11/27/2023
I’ve been contemplating the right way to start this story. While the Bible begins with “In the beginning,” I’m not convinced that’s the most suitable introduction for mine. Instead, I’ll say that this is the onset of a new chapter in my life. Back in November 2016, I felt unwell while living at the Malheur National Wildlife Refuge in Eastern Oregon. I decided to drive to the little town of Burns Oregon to seek medical help. The doctor, suspecting pneumonia, set up additional tests for the next day. I chose to stay at a nearby friend’s place to avoid the long journey home, believing everything was manageable, until a concerning incident occurred the next morning. Feeling disoriented and mentally unclear, I was struck by the severity of my condition and desperately called for assistance. My friend, seeing my distress, quickly acted to get me emergency care.
At the Burns hospital, my unusual symptoms left the doctor puzzled, contemplating a heart attack or stroke as possible causes. Owing to the gravity of my condition and the limited capabilities of the local hospital, I was flown by life-flight to a more advanced medical center in Boise. In Boise, it was confirmed that I had suffered a stroke and a minor heart attack, followed by another stroke a week later, leading to a six-week recovery period in the hospital.
Throughout this ordeal, I was overwhelmed with anxiety and uncertainty about what had happened, its causes, and the unknown ways in which my life would change. Friends like John Shewey and Jeff Weimer quizzed me on my bird knowledge, a passion of mine since the age of five and a subject I recently co-authored in the “Birds of the Pacific Northwest” book. Fortunately, despite not remembering the birds’ names, I recognized them, providing some reassurance amidst the uncertainty. Gradually, I began to recall their names, a few weeks into recovery.
After my stroke, I was diagnosed with aphasia, a communication-impairing language disorder typically resulting from brain damage, such as a stroke. Aphasia affects speech, language comprehension, reading, and writing but not intelligence… as far as you know.Regarding my sense of humor, its still there and often think that I am brilliantly funny although most would disagree.
Physically, the stroke affected my left side. I’ve lost feeling in my left hand, and my movement, particularly on the left side, has been hindered. I often remind myself and others that the situation could have been far graver, and I truly believe this.
This narrative provides an insight into my life after the stroke, highlighting the unique challenges I face. My experiences, while not unique in the realm of stroke victims , may offer support to others facing similar struggles, including their loved ones. This blog is a therapeutic outlet for me and a potential source of support for others dealing with the aftermath of a stroke. I am deeply thankful to be able to share my story, understanding that not everyone has this opportunity. My aim is to offer guidance and understanding for those navigating the significant changes a stroke can bring. Instead of focusing on what I’ve lost, I concentrate on what I can still do and look forward to.
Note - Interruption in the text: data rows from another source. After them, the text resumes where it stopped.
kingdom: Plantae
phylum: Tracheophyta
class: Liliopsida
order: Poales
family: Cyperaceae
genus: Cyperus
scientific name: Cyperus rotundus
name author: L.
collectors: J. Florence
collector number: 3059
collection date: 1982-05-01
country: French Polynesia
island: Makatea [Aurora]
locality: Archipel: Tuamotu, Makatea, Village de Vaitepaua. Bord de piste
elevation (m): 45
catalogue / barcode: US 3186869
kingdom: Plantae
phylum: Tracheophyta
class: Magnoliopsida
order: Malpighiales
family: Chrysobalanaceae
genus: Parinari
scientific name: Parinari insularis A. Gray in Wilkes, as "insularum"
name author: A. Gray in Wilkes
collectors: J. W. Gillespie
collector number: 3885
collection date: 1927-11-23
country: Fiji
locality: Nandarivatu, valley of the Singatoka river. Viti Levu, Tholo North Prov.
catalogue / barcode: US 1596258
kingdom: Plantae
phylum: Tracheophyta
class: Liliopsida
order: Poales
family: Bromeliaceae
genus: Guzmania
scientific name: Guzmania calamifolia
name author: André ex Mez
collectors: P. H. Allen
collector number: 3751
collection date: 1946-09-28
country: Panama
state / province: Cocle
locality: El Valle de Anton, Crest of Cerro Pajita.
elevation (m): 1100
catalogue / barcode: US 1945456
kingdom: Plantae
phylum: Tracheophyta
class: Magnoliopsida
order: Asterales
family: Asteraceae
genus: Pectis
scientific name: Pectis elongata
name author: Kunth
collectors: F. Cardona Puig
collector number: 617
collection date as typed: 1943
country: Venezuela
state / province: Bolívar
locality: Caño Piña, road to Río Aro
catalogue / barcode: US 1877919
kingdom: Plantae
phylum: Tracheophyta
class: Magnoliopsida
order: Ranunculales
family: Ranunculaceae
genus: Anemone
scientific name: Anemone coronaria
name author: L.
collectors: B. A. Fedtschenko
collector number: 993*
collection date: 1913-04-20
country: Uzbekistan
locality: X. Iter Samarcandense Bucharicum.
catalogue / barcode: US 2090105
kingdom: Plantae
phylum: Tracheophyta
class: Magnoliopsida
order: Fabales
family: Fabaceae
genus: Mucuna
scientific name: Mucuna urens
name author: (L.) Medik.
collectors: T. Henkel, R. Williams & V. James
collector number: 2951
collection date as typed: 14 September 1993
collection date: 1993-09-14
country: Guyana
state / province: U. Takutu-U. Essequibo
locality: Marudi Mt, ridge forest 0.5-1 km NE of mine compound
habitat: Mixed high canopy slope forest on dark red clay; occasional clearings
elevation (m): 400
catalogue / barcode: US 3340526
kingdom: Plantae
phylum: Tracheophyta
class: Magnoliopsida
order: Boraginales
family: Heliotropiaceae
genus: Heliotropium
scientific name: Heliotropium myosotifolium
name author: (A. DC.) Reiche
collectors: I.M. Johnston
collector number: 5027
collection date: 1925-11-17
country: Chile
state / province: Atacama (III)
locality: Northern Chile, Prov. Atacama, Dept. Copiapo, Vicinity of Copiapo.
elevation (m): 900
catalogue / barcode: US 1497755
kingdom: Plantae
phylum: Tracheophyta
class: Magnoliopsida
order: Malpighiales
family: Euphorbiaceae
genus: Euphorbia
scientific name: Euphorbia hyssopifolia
I hold onto my memories and find joy in them, eagerly embracing this new phase of my life.
The strokes were not an end for me, though I am aware this is not always the case for everyone. They have taught me to adapt, be patient with myself, and appreciate what I still possess. Accepting the loss of some abilities is part of the challenging recovery process, but being grateful for what remains is crucial.
Birdwatching and photography have been significant parts of my life. In this blog, expect many of my bird photos – they’re a part of who I am and play a crucial role in my recovery. The aim of this blog is two-fold: therapy to myself and to offer support to those who have experienced a stroke or friends and family. Strokes can be life-altering, and your life will undoubtedly change. My first piece of advice to anyone in this situation is the importance of attitude. Accepting the stroke might be difficult, but it’s the first step towards a happier life. If you’re still with me, perhaps you’ll join me on this journey. I welcome interaction, suggestions, and possibly even guest contributors. This should be fun!